The prototype of the settlement house was London’s Toynbee Hall, founded in the early 1880s; the first American example was the Neighborhood Guild, opened on the Lower East Side of New York in 1886 by Dr. Stanton Coit.

By the turn of the century 100 had been established, the most famous being Jane Addams’s Hull House in Chicago (1889),

Robert A. Woods’s South End House in Boston (1892), and Lillian Wald’s Henry Street Settlement in New York (1893).

While some men were active in the movement, the most important settlement house workers were women fresh from college—the first generation of young women to experience the trauma of having developed their capacities only to find that society offered them few opportunities to use them. The settlements provided an outlet for their hopes and energies, and they seized upon the work avidly.

The settlement workers tried to interpret American ways to the new immigrants and to create a community spirit in order to teach, in the words of one of them, “right living through social relations.” Unlike most charity workers, who acted out of a sense of upper-class responsibility toward the unfortunate, they expected to benefit morally and intellectually themselves by experiencing a way of life far different from their own and by obtaining “the first-hand knowledge the college classroom cannot give.” Lillian Wald, a nurse by training, explained the concept succinctly in The House on Henry Street (1915): “We were to live in the neighborhood. . . identify ourselves with it socially, and, in brief, contribute to it our citizenship.”

Lillian Wald and other settlement workers soon discovered that practical problems absorbed most of their energies. They agitated for tenement house Laws, the regulation of the labor of women and children, and better schools. They employed private resources to establish playgrounds in the slums, along with libraries, classes in everything from child nutrition and home management to literature and arts and crafts, social clubs, and day-care centers. When they observed that many poor families were so occupied with the struggle to survive that they were neglecting or even abandoning their children, they tried to place the children in foster homes in the country.

In Boston Robert A. Woods organized clubs to get the youngsters of the South End off the streets, helped establish a restaurant where a meal could be had for five cents, acted as an arbitrator in labor disputes, and lobbied for laws tightening up the franchises of public utility companies. In Chicago Jane Addams developed an outstanding cultural program that included classes in music and art and an excellent “little theater” group.
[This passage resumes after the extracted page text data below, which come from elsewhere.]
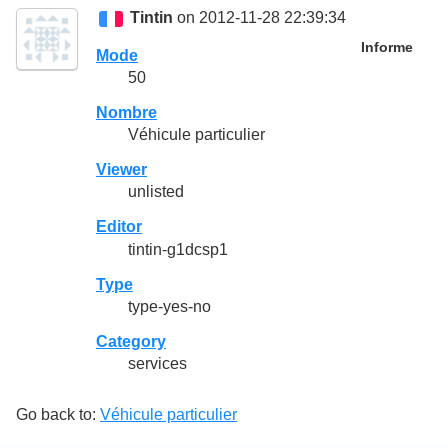
Tintin
on 2012-11-28 22:39:34
Informe
Mode
50
Nombre
Véhicule particulier
Viewer
unlisted
Editor
tintin-g1dcsp1
Type
type-yes-no
Category
services
Go back to:
Véhicule particulier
Hull House soon boasted a gymnasium, a day nursery, and several social clubs. Addams also worked tirelessly and effectively for improved public services and for social legislation of all kinds. She even got herself appointed garbage inspector in her ward and hounded local landlords and the garbage contractor until something approaching decent service was established.

A few critics considered the settlement houses mere devices to socialize the unruly poor by teaching them the “punctilios of upper-class propriety,” but almost everyone appreciated their virtues. By the end of the century the Catholics, laggard in entering the arena of practical social reform, were joining the movement, partly because they were losing many communicants to socially minded Protestant churches. The first Catholic-run settlement house was founded in 1898 in an Italian district of New York. Two years later Brownson House in Los Angeles, catering chiefly to Mexican immigrants, threw open its doors.

With all their accomplishments, the settlement houses seemed to be fighting a losing battle. “Private beneficence,” Jane Addams wrote of Hull House, “is totally inadequate to deal with the vast numbers of the city’s disinherited.” Much as a tropical forest grows faster than a handful of men armed with machetes can cut it down, so the slums, fed by an annual influx of hundreds of thousands, blighted new areas more rapidly than settlement house workers could clean up old ones. It became increasingly apparent that the wealth and authority of the state must be brought to bear in order to keep abreast of the problem.